During Frank’s exile, the Bobers’ fate becomes worse. They discover that the previous increase in trade is attributable not so much to their assistant as to the illness of the grocer around the corner. The delicatessen closes, but a new, larger, self-service store opens that will surely drive Morris into bankruptcy. At this point, Morris “accidentally” leaves the gas to his bedroom heater turned on while forgetting to light it and is taken to the hospital. Frank saves his life, returns, and again takes over the store, explaining to Ida that he owes something to Morris.

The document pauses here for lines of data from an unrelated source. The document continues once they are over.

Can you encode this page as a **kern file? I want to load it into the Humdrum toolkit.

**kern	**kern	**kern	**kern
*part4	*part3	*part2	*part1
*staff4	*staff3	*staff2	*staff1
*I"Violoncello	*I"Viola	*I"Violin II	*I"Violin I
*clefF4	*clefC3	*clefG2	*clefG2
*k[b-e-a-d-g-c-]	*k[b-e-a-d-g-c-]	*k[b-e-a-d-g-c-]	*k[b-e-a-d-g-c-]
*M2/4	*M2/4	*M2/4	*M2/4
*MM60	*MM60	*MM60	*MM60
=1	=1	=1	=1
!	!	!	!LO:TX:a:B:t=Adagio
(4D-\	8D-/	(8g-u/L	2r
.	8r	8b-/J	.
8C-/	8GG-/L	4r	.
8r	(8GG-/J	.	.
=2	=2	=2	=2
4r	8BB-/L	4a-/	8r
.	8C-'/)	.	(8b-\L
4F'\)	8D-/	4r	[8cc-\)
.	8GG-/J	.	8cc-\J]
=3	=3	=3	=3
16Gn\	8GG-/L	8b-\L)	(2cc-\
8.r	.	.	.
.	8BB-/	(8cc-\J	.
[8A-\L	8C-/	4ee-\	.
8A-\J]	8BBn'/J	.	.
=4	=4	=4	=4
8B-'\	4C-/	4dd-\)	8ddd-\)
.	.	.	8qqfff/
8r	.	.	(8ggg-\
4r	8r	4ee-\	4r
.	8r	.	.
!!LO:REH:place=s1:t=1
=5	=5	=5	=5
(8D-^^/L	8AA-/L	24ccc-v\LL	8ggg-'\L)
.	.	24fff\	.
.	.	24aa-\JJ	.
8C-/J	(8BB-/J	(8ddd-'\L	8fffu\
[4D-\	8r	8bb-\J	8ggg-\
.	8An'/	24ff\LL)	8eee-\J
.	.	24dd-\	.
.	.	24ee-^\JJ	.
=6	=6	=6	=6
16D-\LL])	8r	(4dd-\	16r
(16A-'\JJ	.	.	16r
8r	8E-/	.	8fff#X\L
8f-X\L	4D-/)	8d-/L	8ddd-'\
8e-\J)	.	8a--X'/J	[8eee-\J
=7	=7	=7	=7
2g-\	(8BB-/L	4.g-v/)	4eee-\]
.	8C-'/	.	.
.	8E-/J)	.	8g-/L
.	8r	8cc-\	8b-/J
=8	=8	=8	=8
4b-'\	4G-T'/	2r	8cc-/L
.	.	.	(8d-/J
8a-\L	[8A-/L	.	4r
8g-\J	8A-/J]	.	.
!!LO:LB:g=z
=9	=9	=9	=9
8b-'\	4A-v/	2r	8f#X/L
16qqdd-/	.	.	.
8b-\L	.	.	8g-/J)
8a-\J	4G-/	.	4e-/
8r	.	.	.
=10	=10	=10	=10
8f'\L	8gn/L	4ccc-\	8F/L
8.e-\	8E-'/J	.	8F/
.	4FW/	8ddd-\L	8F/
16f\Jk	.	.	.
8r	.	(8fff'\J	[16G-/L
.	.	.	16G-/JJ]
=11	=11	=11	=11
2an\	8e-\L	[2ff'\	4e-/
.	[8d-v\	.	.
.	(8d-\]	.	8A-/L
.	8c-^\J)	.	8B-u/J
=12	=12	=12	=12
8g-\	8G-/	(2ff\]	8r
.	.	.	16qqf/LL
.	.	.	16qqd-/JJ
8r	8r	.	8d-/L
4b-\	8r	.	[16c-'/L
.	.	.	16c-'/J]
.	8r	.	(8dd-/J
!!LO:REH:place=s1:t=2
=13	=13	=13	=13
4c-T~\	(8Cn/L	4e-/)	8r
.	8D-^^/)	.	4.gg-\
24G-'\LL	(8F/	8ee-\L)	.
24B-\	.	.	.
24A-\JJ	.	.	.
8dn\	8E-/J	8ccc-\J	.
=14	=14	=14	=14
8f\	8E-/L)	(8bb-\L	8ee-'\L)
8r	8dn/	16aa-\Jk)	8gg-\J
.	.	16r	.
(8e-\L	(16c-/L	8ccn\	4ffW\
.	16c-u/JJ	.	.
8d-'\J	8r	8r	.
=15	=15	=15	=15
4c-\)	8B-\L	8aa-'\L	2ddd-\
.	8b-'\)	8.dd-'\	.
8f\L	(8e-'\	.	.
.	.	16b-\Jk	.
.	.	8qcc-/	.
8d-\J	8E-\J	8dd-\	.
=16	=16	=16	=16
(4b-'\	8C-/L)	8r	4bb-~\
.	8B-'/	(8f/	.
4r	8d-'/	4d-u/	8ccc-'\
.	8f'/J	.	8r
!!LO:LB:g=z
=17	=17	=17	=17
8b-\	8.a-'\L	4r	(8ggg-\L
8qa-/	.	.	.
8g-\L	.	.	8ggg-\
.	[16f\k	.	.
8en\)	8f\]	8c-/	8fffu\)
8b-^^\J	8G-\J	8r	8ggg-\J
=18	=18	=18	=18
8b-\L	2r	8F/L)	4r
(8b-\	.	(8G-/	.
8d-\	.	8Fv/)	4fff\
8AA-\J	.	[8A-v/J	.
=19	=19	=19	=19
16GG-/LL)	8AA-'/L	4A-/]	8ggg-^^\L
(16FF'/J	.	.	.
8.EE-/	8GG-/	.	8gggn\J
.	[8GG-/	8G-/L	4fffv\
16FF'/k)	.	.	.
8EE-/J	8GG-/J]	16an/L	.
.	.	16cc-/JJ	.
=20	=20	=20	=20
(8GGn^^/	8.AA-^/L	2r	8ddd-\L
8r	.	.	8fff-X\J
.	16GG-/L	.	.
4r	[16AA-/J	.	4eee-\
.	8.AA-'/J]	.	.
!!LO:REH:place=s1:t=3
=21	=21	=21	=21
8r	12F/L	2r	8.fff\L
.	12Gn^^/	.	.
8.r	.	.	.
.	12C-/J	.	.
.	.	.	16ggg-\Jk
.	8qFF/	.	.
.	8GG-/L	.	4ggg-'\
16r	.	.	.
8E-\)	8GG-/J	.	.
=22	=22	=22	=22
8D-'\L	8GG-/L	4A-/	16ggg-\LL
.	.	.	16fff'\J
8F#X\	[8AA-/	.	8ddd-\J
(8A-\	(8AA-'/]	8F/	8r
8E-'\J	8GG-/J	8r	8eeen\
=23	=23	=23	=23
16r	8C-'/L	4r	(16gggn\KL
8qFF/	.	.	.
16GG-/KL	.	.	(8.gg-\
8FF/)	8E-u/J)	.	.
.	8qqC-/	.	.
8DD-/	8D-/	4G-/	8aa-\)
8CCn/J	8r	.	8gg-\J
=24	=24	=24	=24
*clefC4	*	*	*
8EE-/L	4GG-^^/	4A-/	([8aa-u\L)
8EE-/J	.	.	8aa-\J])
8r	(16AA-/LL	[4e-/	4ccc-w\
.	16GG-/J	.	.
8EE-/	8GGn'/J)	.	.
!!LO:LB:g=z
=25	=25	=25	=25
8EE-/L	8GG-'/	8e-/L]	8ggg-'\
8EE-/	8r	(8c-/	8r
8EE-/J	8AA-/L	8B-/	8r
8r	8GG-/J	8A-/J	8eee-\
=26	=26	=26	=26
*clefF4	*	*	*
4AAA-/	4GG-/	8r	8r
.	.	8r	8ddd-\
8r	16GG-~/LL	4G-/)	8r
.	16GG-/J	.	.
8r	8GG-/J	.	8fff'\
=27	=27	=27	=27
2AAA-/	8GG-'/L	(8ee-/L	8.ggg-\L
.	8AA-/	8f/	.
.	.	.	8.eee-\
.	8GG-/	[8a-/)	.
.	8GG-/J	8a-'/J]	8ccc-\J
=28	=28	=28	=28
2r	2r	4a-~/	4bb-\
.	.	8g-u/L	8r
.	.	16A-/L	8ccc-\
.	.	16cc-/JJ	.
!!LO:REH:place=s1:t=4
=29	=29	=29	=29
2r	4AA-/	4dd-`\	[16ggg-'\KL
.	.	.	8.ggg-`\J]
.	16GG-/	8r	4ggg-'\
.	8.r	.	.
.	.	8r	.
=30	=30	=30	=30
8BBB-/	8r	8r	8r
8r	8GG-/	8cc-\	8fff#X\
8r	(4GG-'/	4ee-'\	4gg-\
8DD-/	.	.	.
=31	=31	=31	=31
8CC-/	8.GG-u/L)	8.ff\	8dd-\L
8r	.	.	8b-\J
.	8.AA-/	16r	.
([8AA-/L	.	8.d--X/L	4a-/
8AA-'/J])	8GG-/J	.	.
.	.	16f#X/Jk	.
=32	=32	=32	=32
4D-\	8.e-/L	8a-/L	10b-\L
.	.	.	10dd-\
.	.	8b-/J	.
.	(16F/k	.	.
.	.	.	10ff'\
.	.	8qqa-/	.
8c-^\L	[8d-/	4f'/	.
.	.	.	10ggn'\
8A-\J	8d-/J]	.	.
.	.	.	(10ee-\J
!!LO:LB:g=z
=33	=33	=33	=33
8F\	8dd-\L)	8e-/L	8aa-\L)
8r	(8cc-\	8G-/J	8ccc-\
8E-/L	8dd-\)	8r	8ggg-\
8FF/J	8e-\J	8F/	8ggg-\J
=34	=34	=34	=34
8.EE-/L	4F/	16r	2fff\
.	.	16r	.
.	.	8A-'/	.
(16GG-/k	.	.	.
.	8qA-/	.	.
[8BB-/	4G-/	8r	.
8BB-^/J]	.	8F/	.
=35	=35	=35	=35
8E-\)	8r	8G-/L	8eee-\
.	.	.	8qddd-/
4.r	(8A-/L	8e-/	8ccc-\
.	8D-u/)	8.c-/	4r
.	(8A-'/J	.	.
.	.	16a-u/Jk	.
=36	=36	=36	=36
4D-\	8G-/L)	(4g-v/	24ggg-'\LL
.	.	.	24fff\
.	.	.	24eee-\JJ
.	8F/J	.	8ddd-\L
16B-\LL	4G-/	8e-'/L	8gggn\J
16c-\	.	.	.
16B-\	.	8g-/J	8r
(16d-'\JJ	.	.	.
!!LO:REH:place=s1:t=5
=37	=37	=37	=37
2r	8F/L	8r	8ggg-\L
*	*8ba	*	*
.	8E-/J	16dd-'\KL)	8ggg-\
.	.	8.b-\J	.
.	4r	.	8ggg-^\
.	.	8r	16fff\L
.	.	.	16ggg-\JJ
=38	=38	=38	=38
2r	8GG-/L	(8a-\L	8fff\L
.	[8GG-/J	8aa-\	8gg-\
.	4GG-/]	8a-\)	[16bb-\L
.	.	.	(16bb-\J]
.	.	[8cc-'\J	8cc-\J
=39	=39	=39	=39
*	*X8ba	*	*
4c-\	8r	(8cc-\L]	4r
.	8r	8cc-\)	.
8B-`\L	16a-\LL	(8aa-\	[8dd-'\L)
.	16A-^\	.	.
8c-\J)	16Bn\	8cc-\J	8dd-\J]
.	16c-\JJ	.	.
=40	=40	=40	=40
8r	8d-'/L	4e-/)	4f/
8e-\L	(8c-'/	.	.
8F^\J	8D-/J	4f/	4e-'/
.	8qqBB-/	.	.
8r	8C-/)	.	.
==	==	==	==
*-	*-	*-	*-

When Morris returns, Frank confesses to him that he is one of the men who robbed him. Morris surprisingly replies that he already knows this, but that he cannot forgive Frank for stealing from the store after he was taken in. Morris sends Frank away once again. Not long after, Morris dies of pneumonia after shoveling the spring snow from the sidewalk for the few customers he has left. At the funeral, Frank tumbles awkwardly into the grave and climbs out again, symbolically reborn.

Frank comes to take over the store again and declares he is a changed man. He works at an all-night coffee shop and returns to the store every morning in time to sell the Polish woman her roll. Declaring his love for Helen, he offers to finance her college education. Helen accepts and realizes that something in him has changed. She thanks him for running the store and supporting the family. One day in April Frank has himself circumcised and feels both “enraged and inspired” by the pain between his legs. “After Passover he became a Jew.”